▶ [What this task involves]: Copy out the lines from the one holding "INFORMACIÓN DE CONTACTO" through the one holding "Formulario de contacto", inclusive, with "Email" changed to "Correo electrónico" and everything else left as it is.
Given data START
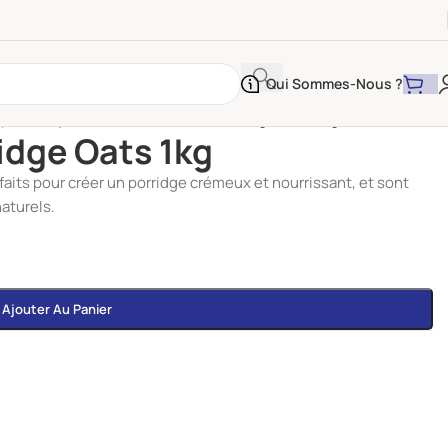
Qui Sommes-Nous ?
 petit-déjeuner
/
Quaker Jumbo Porridge Oats 1kg
dge Oats 1kg
aits pour créer un porridge crémeux et nourrissant, et sont
aturels.
Ajouter Au Panier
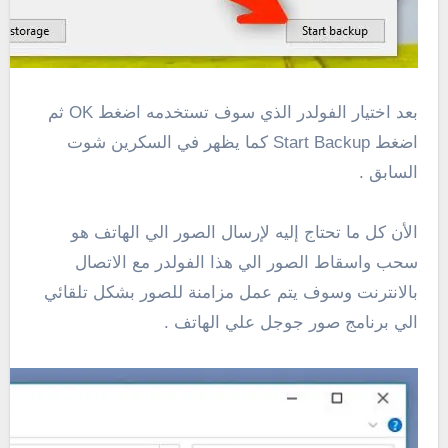
بعد اختيار الفولدر الذي سوف تستخدمه اضغط OK ثم
اضغط Start Backup كما يظهر في السكرين شوت
السابق .
الأن كل ما تحتاج إليه لإرسال الصور الي الهاتف هو
سحب واسقاط الصور الي هذا الفولدر مع الاتصال
بالانترنت وسوف يتم عمل مزامنة للصور بشكل تلقائي
الي برنامج صور جوجل علي الهاتف .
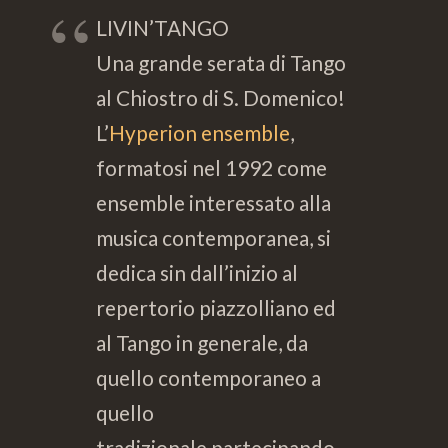
LIVIN’TANGO
Una grande serata di Tango
al Chiostro di S. Domenico!
L’
Hyperion ensemble
,
formatosi nel 1992 come
ensemble interessato alla
musica contemporanea, si
dedica sin dall’inizio al
repertorio piazzolliano ed
al Tango in generale, da
quello contemporaneo a
quello
tradizionale partecipando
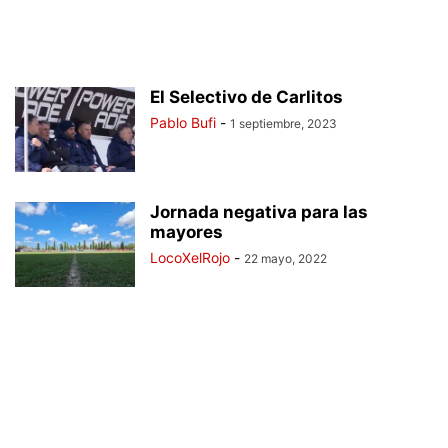
El Selectivo de Carlitos
Pablo Bufi
-
1 septiembre, 2023
Jornada negativa para las
mayores
LocoXelRojo
-
22 mayo, 2022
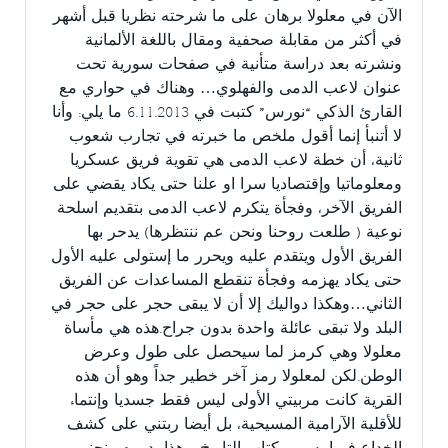
الآن في معلولا برهان على ما شرحته نظريا قبل أشهر
في أكثر من مقابلة صحفية ومقال باللغة الألمانية
ونشرته بعد دراسة متأنية في صفحات سورية تحت
عنوان لاعب الدمى والفهلوي… وهناك في حواري مع
القارئ الذكي “نورس” كتبت في 6.11.2013 ما يلي: وأنا
لا أتنبأ إنما أقول ملخص ما خبرته في تجارب شعوب
ثانية، أن خطة لاعب الدمى هي تقوية فريق عسكريا
ومعلوماتيا وإقتصاديا سرا او علنا حتى يكاد يقضي على
الفريق الآخر، وفجأة يتكرم لاعب الدمى بتقديم اسلحة
نوعية ( طلعت روحنا ونحن عم ننتظرها) يدحر بها
الفريق الأول ويتقدم عليه ويحرر ما إستولى عليه الأول
حتى يكاد يهزمه وفجأة تنقطع المساعدات عن الفريق
الثاني…وهكذا دواليك إلا أن لا يبقى حجر على حجر في
البلد ولا تبقى عائلة واحدة بدون جراح.هذه هي مأساة
معلولا وهي كرمز لما سيحصل على طول وعرض
الوطن.لكن لمعلولا رمز آخر خطير جداً وهو أن هذه
القرية كانت مربيتي الأولى ليس فقط جسديا وإنتماء
للأقلية الآرامية المسيحية، بل أيضا ربتني على كشف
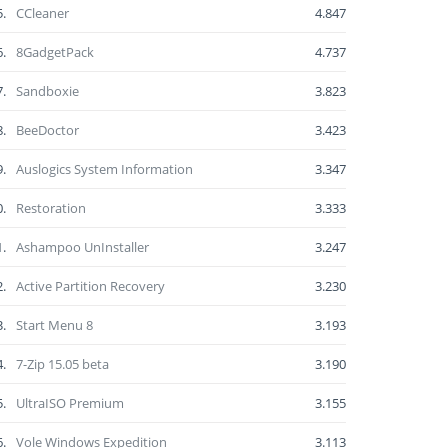
5.
CCleaner
4.847
6.
8GadgetPack
4.737
7.
Sandboxie
3.823
8.
BeeDoctor
3.423
9.
Auslogics System Information
3.347
0.
Restoration
3.333
1.
Ashampoo UnInstaller
3.247
2.
Active Partition Recovery
3.230
3.
Start Menu 8
3.193
4.
7-Zip 15.05 beta
3.190
5.
UltraISO Premium
3.155
6.
Vole Windows Expedition
3.113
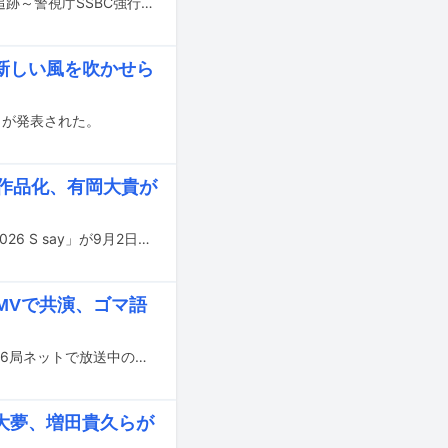
大森南朋、相葉雅紀、松下奈緒がトリプル主演を務めるテレビ朝日系ドラマ「大追跡～警視庁SSBC強行犯係～ Season2」が本日7月22日21:00にスタートする。初回オンエアに先立って、7月20日に東京都内で第1話先行上映会とキャストトークイベントが行われ、大森、相葉、松下をはじめ、キャストの伊藤淳史、光石研、遠藤憲一、佐藤浩市、髙木雄也（Hey! Say! JUMP）、脚本を手がける福田靖が出席した。
新しい風を吹かせら
ことが発表された。
映像作品化、有岡大貴が
Hey! Say! JUMPのライブBlu-ray / DVD「Hey! Say! JUMP DOME TOUR 2025-2026 S say」が9月2日にリリースされる。
E」MVで共演、ゴマ語
Hey! Say! JUMPが6月22日にリリースした最新曲「CUE CUE CUTE」とテレ東系6局ネットで放送中のアニメ「小3アシベ QQゴマちゃん」がコラボレーション。Hey! Say! JUMPがアニメの世界に登場するスペシャルコラボレーションミュージックビデオが、7月12日21:00にYouTubeで公開される。
塚大夢、増田貴久らが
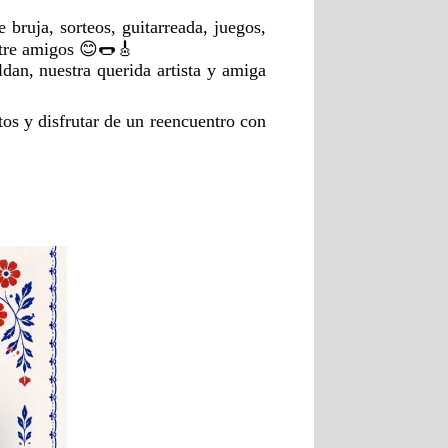
 bruja, sorteos, guitarreada, juegos,
ntre amigos 😊🌭🎸
dan, nuestra querida artista y amiga

os y disfrutar de un reencuentro con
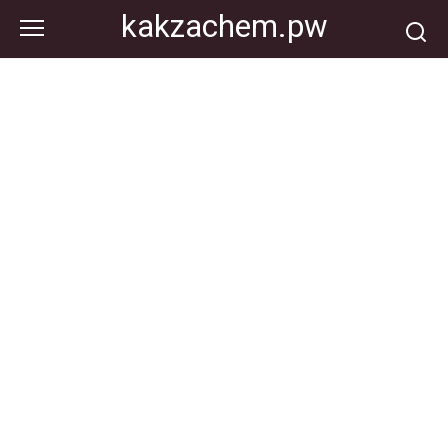
Перейти
kakzachem.pw
к
контенту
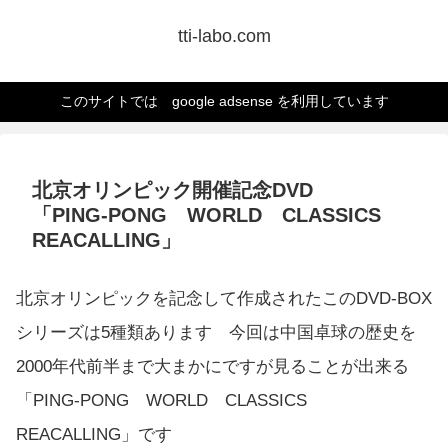
tti-labo.com
このサイトでは google adsense を利用しています
北京オリンピック開催記念DVD
「PING-PONG WORLD CLASSICS
REACALLING」
北京オリンピックを記念して作成されたこのDVD-BOX
シリーズは5種類あります 今回は中国卓球の歴史を
2000年代前半まで大まかにですが見ることが出来る
「PING-PONG WORLD CLASSICS
REACALLING」です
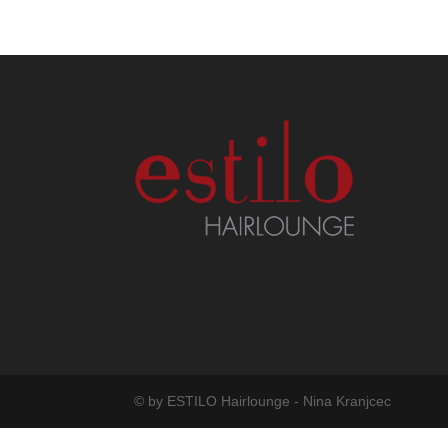
© by ESTILO Hairlounge - Nina Kranjcec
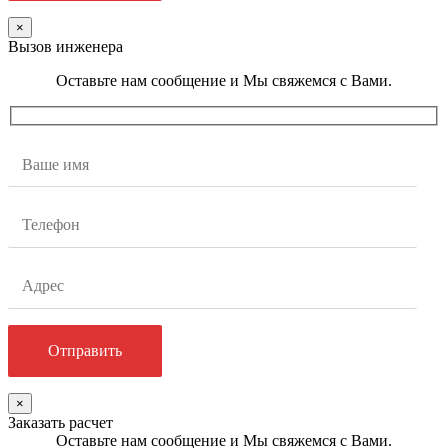
×
Вызов инженера
Оставьте нам сообщение и Мы свяжемся с Вами.
×
Заказать расчет
Оставьте нам сообщение и Мы свяжемся с Вами.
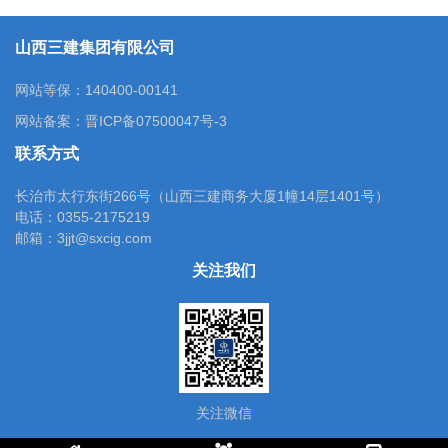
山西三建集团有限公司
网站等保：140400-00141
网站备案：
晋ICP备07500047号-3
联系方式
长治市太行东街266号（山西三建商务大厦1幢14层1401号）
电话：0355-2175219
邮箱：3jjt@sxcig.com
关注我们
关注微信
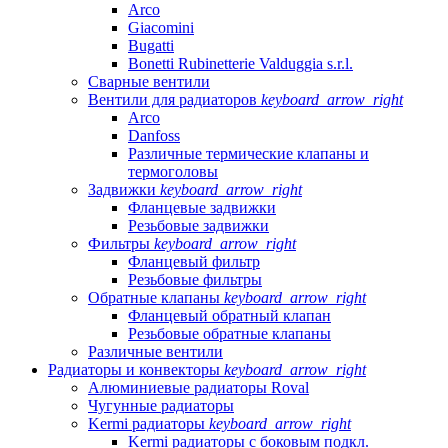
Arco
Giacomini
Bugatti
Bonetti Rubinetterie Valduggia s.r.l.
Сварные вентили
Вентили для радиаторов
keyboard_arrow_right
Arco
Danfoss
Различные термические клапаны и
термоголовы
Задвижки
keyboard_arrow_right
Фланцевые задвижки
Резьбовые задвижки
Фильтры
keyboard_arrow_right
Фланцевый фильтр
Резьбовые фильтры
Обратные клапаны
keyboard_arrow_right
Фланцевый обратный клапан
Резьбовые обратные клапаны
Различные вентили
Радиаторы и конвекторы
keyboard_arrow_right
Алюминиевые радиаторы Roval
Чугунные радиаторы
Kermi радиаторы
keyboard_arrow_right
Kermi радиаторы с боковым подкл.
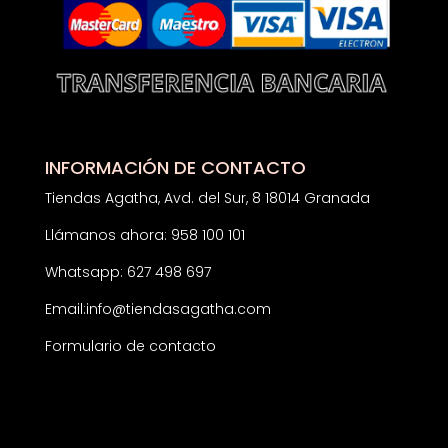
INFORMACIÓN DE CONTACTO
Tiendas Agatha, Avd. del Sur, 8 18014 Granada
Llámanos ahora: 958 100 101
Whatsapp: 627 498 697
Email:
info@tiendasagatha.com
Formulario de contacto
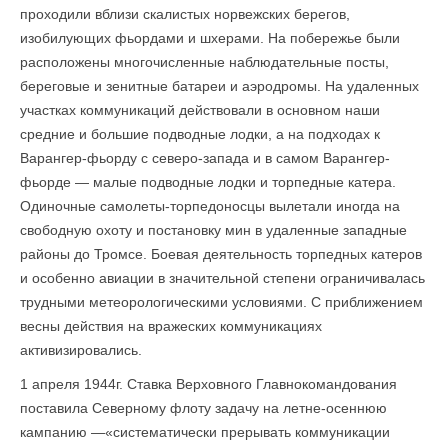
проходили вблизи скалистых норвежских берегов,
изобилующих фьордами и шхерами. На побережье были
расположены многочисленные наблюдательные посты,
береговые и зенитные батареи и аэродромы. На удаленных
участках коммуникаций действовали в основ­ном наши
средние и большие подводные лодки, а на подходах к
Варангер-фьорду с северо-запада и в самом Варангер-
фьорде — малые подводные лодки и торпедные катера.
Одиночные самолеты-торпедоносцы вылетали иногда на
свободную охоту и постановку мин в удаленные западные
районы до Тромсе. Боевая деятельность торпедных катеров
и особенно авиации в значительной степени ограничивалась
трудными метеорологическими условиями. С приближением
весны действия на вражеских коммуникациях
активизировались.
1 апреля 1944г. Ставка Верховного Главнокомандования
поставила Северному флоту задачу на летне-осеннюю
кампанию —«систематически прерывать коммуни­кации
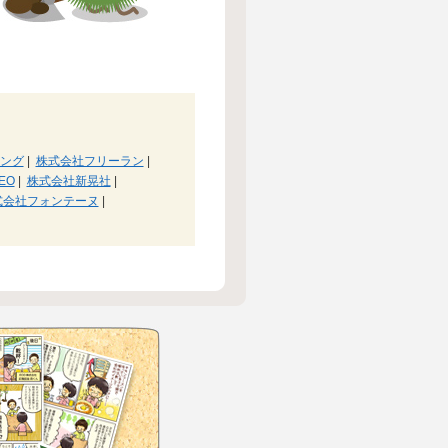
ング
|
株式会社フリーラン
|
EO
|
株式会社新晃社
|
式会社フォンテーヌ
|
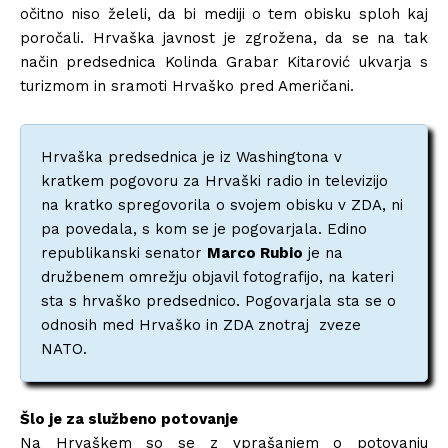
očitno niso želeli, da bi mediji o tem obisku sploh kaj
poročali. Hrvaška javnost je zgrožena, da se na tak
način predsednica Kolinda Grabar Kitarović ukvarja s
turizmom in sramoti Hrvaško pred Američani.
Hrvaška predsednica je iz Washingtona v
kratkem pogovoru za Hrvaški radio in televizijo
na kratko spregovorila o svojem obisku v ZDA, ni
pa povedala, s kom se je pogovarjala. Edino
republikanski senator
Marco Rubio
je na
družbenem omrežju objavil fotografijo, na kateri
sta s hrvaško predsednico. Pogovarjala sta se o
odnosih med Hrvaško in ZDA znotraj zveze
NATO.
Šlo je za službeno potovanje
Na Hrvaškem so se z vprašanjem o potovanju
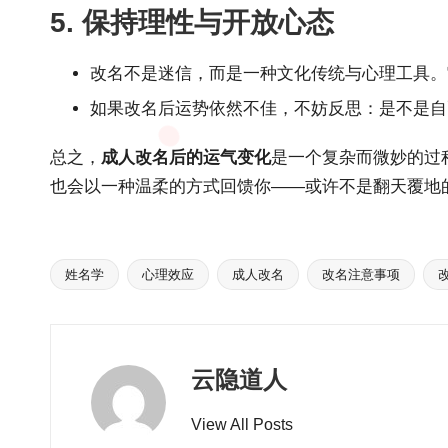
5. 保持理性与开放心态
改名不是迷信，而是一种文化传统与心理工具。
如果改名后运势依然不佳，不妨反思：是不是自
总之，
成人改名后的运气变化
是一个复杂而微妙的过
也会以一种温柔的方式回馈你——或许不是翻天覆地
姓名学
心理效应
成人改名
改名注意事项
Tags:
云隐道人
View All Posts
Given data END
▶ [The completed task]:
INFORMACIÓN DE CONTACTO
Tiendas Agatha, Avd. del Sur, 8 18014 Granada
Llámanos ahora: 958 100 101
Whatsapp: 627 498 697
Correo electrónico:
info@tiendasagatha.com
Formulario de contacto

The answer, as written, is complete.